In most adventures of the period, it is always just a matter of time before the Blacks are somehow shown the error of their ways by their white colonial masters. In white Solomon Kane, we see a superhero whose self-belief isn’t up to his physical prowess. Then, his Jewish name is destined to confuse.[3]

Indeed, he needs the guide and aid of an Africa “ju-ju man.” We forget that at the time, the controversies Howard raised came from the exact opposite camp: the suggestion that “primitives” might have something to offer, or that civilization might seem inferior to them.
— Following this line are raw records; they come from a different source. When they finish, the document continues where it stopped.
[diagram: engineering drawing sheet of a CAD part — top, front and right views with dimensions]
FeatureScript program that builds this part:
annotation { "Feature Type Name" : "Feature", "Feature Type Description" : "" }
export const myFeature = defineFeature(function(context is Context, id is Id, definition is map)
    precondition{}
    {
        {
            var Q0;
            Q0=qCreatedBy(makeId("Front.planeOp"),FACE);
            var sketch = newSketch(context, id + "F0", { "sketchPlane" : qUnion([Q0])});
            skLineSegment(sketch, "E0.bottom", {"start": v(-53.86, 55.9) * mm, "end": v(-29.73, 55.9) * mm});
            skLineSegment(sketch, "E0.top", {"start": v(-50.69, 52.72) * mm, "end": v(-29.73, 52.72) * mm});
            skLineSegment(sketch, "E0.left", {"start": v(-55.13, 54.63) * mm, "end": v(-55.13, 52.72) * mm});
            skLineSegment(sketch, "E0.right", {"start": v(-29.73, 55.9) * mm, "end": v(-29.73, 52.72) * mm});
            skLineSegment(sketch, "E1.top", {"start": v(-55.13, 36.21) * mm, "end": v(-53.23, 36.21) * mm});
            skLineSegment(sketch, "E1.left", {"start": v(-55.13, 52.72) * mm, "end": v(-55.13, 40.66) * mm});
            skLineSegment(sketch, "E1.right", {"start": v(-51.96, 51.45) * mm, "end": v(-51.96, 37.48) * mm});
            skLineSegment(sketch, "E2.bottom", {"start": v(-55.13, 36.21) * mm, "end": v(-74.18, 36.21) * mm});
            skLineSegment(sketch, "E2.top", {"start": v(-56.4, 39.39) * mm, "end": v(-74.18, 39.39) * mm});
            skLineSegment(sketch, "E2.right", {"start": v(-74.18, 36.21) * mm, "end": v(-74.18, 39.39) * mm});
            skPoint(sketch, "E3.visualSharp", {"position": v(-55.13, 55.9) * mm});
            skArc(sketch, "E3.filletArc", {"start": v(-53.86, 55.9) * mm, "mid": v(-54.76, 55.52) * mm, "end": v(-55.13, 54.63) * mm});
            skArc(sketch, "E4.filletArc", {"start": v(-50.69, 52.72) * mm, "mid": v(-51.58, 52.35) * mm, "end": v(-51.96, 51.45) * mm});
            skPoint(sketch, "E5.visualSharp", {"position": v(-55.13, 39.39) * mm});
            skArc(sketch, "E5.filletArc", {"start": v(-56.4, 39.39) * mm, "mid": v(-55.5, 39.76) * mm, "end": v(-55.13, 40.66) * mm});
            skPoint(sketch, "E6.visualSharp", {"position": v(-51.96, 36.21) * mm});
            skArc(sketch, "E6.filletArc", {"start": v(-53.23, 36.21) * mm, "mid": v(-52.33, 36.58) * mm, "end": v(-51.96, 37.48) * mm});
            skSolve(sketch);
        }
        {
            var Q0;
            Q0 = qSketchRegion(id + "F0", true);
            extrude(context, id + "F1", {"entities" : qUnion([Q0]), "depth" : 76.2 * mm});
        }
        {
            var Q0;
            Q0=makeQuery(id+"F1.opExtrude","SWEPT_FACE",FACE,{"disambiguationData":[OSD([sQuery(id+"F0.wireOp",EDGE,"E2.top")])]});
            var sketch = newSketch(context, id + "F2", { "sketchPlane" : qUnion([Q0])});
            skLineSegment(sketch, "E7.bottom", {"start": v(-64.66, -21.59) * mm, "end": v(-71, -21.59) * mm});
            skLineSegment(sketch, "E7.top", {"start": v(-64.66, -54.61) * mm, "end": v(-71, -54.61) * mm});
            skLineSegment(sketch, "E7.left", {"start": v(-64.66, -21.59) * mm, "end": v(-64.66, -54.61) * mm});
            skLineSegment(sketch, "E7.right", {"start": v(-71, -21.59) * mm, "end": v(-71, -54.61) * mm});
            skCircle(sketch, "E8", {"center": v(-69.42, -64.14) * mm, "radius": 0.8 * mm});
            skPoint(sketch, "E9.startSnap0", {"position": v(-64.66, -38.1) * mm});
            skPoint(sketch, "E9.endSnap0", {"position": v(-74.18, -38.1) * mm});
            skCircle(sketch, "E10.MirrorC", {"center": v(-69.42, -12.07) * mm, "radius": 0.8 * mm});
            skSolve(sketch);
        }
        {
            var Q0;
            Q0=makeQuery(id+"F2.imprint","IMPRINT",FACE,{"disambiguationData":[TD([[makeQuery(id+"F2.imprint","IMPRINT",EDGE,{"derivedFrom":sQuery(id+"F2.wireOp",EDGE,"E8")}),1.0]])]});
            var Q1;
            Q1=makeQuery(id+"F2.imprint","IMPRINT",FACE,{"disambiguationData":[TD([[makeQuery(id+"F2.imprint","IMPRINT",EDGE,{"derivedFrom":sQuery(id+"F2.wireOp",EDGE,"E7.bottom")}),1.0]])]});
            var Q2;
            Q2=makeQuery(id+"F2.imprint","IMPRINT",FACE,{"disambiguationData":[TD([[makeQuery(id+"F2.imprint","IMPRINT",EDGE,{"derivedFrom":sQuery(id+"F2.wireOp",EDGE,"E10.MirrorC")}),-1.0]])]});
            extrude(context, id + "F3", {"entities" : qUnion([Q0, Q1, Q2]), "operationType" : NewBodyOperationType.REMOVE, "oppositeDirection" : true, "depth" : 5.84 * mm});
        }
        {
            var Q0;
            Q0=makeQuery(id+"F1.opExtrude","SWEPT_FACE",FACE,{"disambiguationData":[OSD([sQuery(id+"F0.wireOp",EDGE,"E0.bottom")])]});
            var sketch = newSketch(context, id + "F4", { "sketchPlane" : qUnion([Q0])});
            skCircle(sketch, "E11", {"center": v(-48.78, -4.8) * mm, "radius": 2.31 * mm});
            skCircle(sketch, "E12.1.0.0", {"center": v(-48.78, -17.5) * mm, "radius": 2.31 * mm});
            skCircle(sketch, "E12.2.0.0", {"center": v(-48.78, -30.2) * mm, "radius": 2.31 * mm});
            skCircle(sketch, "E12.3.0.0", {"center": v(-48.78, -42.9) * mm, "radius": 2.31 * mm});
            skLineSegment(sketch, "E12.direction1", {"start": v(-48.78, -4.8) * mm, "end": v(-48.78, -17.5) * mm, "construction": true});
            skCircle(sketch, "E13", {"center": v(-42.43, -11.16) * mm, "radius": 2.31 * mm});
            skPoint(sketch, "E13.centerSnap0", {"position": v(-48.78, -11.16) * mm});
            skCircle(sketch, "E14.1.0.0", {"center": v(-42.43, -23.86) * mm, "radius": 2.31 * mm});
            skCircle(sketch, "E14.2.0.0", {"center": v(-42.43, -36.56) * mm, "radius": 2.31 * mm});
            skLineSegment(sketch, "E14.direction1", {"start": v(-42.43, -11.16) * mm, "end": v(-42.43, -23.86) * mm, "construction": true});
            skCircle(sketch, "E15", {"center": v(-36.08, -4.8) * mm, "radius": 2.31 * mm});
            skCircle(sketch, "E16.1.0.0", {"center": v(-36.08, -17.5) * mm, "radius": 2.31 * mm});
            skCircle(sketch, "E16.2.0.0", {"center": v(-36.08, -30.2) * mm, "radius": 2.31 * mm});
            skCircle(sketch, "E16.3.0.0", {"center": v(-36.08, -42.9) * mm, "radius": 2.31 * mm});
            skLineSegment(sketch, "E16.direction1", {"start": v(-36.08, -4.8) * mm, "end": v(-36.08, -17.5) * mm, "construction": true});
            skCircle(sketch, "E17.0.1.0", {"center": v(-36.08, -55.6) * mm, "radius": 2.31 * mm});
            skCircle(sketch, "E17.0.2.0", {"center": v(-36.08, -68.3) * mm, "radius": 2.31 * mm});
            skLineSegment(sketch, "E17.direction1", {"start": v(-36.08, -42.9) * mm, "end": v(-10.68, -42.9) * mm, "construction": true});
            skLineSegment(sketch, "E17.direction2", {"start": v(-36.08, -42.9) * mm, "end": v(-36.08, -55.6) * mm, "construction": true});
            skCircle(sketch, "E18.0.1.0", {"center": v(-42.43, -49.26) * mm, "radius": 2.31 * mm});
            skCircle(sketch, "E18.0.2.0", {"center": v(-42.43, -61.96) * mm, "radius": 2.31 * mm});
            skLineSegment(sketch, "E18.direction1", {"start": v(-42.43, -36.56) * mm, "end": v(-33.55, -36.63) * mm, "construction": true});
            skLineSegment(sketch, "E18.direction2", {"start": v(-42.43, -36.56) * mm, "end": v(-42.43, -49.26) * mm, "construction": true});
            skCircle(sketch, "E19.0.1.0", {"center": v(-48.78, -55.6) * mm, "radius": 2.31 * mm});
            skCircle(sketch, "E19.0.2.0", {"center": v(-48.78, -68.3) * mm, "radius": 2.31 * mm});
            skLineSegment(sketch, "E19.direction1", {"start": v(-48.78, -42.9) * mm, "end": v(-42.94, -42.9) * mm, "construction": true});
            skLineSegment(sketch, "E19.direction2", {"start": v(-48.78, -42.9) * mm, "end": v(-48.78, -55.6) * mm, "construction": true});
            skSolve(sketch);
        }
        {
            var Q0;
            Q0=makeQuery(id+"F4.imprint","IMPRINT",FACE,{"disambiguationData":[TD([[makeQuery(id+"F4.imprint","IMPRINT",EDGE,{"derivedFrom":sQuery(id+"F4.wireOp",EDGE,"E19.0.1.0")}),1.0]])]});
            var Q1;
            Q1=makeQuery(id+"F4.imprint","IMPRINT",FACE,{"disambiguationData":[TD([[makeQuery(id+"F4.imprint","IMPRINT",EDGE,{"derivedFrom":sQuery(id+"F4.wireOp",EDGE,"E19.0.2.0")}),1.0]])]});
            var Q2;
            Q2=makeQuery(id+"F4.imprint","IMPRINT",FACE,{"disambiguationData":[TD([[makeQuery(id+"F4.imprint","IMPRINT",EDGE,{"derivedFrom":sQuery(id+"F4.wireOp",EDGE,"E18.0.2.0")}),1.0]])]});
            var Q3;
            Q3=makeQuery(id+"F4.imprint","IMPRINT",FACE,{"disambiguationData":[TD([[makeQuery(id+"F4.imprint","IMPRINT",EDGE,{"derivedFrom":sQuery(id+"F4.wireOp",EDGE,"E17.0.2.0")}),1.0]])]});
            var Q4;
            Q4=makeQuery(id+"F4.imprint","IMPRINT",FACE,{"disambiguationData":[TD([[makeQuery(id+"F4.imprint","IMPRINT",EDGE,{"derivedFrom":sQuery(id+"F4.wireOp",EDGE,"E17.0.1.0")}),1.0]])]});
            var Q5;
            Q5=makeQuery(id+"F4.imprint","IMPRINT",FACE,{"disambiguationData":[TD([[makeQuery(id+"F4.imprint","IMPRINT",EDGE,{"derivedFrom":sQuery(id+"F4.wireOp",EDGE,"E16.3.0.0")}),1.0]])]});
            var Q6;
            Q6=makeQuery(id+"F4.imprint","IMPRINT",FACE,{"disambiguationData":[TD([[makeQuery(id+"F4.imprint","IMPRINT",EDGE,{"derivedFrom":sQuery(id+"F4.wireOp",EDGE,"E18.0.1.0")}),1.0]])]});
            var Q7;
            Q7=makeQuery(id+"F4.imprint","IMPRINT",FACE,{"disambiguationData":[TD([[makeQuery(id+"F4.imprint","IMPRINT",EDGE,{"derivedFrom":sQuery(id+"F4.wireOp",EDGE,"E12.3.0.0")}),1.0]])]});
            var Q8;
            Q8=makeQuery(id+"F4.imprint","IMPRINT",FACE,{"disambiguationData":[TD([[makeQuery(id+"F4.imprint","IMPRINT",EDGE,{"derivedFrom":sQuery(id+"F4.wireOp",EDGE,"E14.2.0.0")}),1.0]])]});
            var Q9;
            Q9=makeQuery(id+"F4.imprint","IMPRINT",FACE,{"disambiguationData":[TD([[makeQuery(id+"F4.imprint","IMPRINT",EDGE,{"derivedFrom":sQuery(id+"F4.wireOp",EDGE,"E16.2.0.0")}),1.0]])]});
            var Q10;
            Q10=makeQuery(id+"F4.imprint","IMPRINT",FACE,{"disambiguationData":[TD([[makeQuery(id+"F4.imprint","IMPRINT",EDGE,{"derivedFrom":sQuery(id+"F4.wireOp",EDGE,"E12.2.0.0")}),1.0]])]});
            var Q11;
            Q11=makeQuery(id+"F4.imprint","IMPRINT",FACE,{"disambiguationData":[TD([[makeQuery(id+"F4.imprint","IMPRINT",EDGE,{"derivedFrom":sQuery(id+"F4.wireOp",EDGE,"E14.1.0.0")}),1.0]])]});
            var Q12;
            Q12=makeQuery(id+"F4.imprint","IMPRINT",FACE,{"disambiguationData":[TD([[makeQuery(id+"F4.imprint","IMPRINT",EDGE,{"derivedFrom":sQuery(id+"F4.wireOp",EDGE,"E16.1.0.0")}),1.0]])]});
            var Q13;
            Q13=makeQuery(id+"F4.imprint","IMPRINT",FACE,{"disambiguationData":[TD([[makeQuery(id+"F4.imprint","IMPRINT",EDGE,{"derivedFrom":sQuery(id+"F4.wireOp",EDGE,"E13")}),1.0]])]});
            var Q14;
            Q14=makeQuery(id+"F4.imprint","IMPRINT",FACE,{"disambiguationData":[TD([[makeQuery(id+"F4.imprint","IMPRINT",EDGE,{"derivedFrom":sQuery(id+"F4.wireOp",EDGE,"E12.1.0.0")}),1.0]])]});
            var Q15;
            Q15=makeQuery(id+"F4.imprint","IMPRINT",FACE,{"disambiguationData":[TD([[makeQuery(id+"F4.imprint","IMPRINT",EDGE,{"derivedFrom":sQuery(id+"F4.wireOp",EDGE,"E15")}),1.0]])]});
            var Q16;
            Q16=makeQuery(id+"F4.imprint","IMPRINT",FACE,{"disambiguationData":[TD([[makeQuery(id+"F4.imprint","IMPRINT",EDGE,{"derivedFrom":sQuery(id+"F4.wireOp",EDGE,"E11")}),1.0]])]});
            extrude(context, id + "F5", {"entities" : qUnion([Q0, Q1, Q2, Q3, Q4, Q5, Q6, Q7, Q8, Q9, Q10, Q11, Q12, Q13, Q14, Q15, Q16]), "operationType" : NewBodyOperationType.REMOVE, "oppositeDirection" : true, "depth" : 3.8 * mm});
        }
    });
One of my favorite parts of Pinnacle’s Savage World of Solomon Kane comes in the first few pages, when it describes Kane’s world and Howard’s vision as essentially primitivist, and Kane himself as some manner of proto-anarchist.

Or, consider the ambiguous power hinted at in the last paragraphs of the very first Solomon Kane story ever published, first with the title “Solomon Kane,” and later, Red Shadows>

Afar the drums muttered: “The wisdom of our land is ancient; the wisdom of our land is dark; whom we serve, we destroy. Flee if you would live, but you will never forget our chant. Never, never,” sang the drums.

I agree with one online commenter who said:

[I]t’s interesting to see how forward-thinking these stories are for their time in a lot of ways. You gotta love N’Longa; his influence rocks Solomon’s world, makes him re-think so much of what he’d taken for granted, about people, about spirituality, about himself. I can’t help but sense that, as a Southern-born boy living in a time and place where racism was mundane and common as breathing, Howard was giving these issues some extra thought himself.[4]

Of course, we should hardly feel content. One of the things that really makes me love this game comes from the opportunities it presents to really go face-to-face with some of those elements that remain with us: the “Noble Savage”, the assumptions about civilization and the value of cultures, and so many of the assumptions and attitudes that seem as innocent to us today as the stereotypes Howard employed seemed to him in his day. Howard used his stories to explore his own feelings about civilization and barbarism and black and white. This game gives us a great opportunity to do the same.